IndraAziz : Prinsipnya sama, tetapi tidak ada latihan khusus bro RT @pbadi: @IndraAziz Dalam bernyanyi jg begitukah, Bro? Re: spektrum harmonics. #bunyi 24 Juni 2010 9:26:19 via UberTwitter
===========
adihrespati : @pbadi Tanya, boleh? Mungkinkah bunyi tertentu secara umum (mungkin bahkan universal) lebih disukai dibanding bunyi lain?
@adihrespati Menarik sekali pertanyaan mas. Jawaban saya adalah mungkin. Namun yang jelas, ada kriteria bunyi yang dapat ditolerir.
@adihrespati maksud ditolerir di sini adalah berada pada ambang penginderaan.
@adihrespati pada properti frekuensi, ambang peenginderaan kita adalah 20Hz-20kHz. Pada batas bawah dan atas bisa jadi kita tidak nyaman mendengarnya.

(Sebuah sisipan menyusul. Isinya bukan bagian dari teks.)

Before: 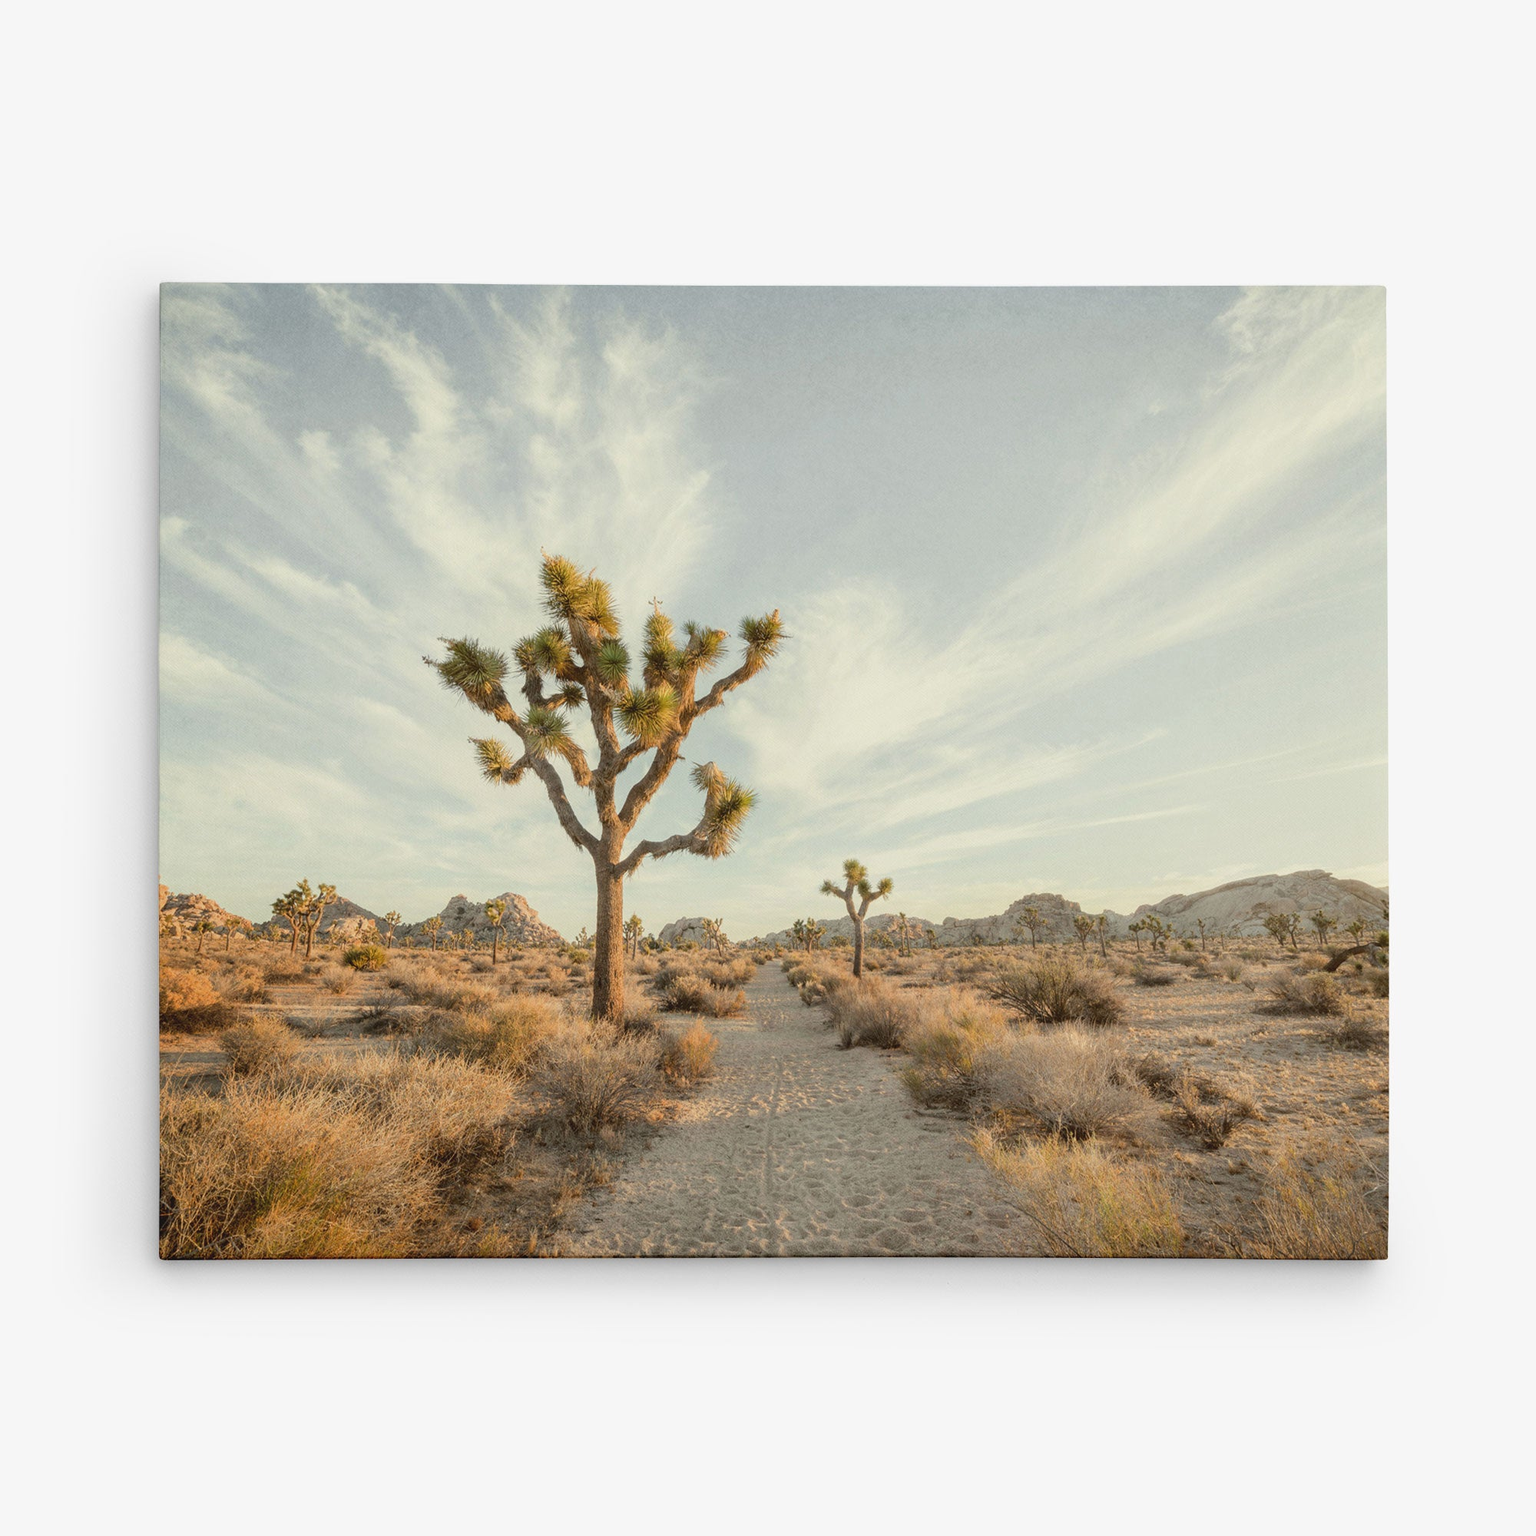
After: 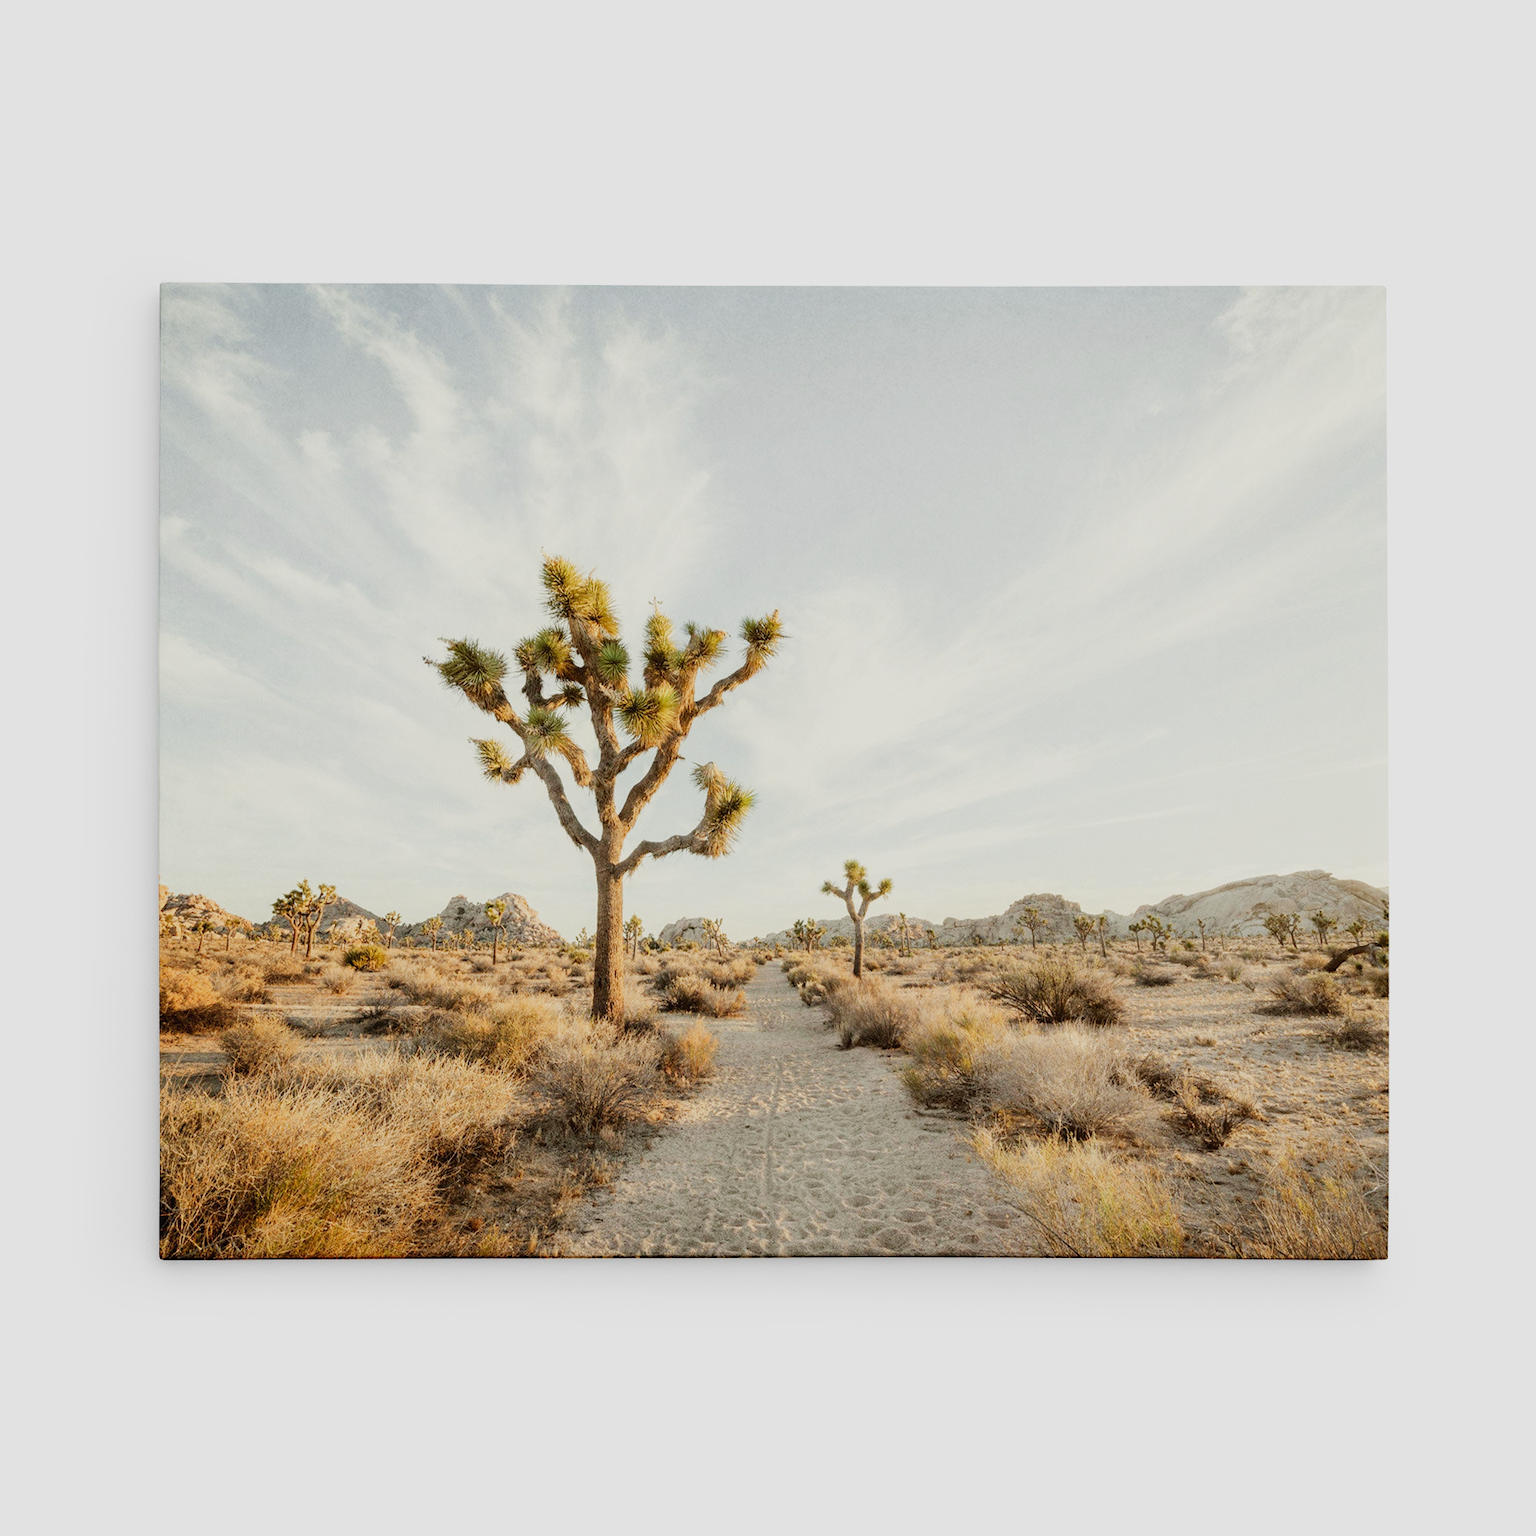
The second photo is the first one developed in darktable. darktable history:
sigmoid: contrast 1.6, skew -0.2, preserve hue 0%, red attenuation 0.1, red rotation 0.035, green attenuation 0.1, green rotation -0.017, blue attenuation 0.15, blue rotation -0.052, base primaries Rec2020
exposure: exposure 0.3 EV, compensate highlight preservation false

@adihrespati jika rendah sekali akan terdengar buzzing dan shaking, jika terlalu tinggi memekakkan telinga.
@adihrespati juga terjadi pada properti amplitudo, terlalu kecil tidak akan terdengar, terlalu besar maka tekanan udaranya bisa mrusak membran telinga > sakit.
@adihrespati tapi yang saya sampaikan itu adalah bunyi tunggal > satu pitch, satu waktu, energi dan timbre yang konstan.
@adihrespati saya percaya bahwa asosiasi ekstra bunyi sangat mempengaruhi disukai/ tidaknya bunyi.
@adihrespati dan yang sangat penting adalah kesesuaian dengan konteks.
@adihrespati Misal, penggemar kue putu yang sedang ingin makan kue putu sangat mungkin mendengar nada E 660Hz dr pluit uap tukang putu sebagai hal yang menyenangkan.
@adihrespati Namun jika konteksnya adalah ibunya melarang “sudah! jangan jajan kue putu terus!”, bunyi tersebut mungkin jadi bunyi yang menyedihkan.
*************************************************************************
Komen dari saudara @IndraAziz:
IndraAziz @pbadi bayi diperdengarkan musik saat terbangun, bila ia tertidur musik dimatikan, melatih bayi u/ mendengar, bukan mengacuhkan #bunyi tsb. 23 Juni 2010 22:00:05 via UberTwitter
===========
Komen dari saudara @bobycozy :
bobycozy : Time based effects RT @pbadi Beberapa efek pada sound proccesors bekerja berdasarkan gejala interferensi ini: chorus, flanger, cloner, etc.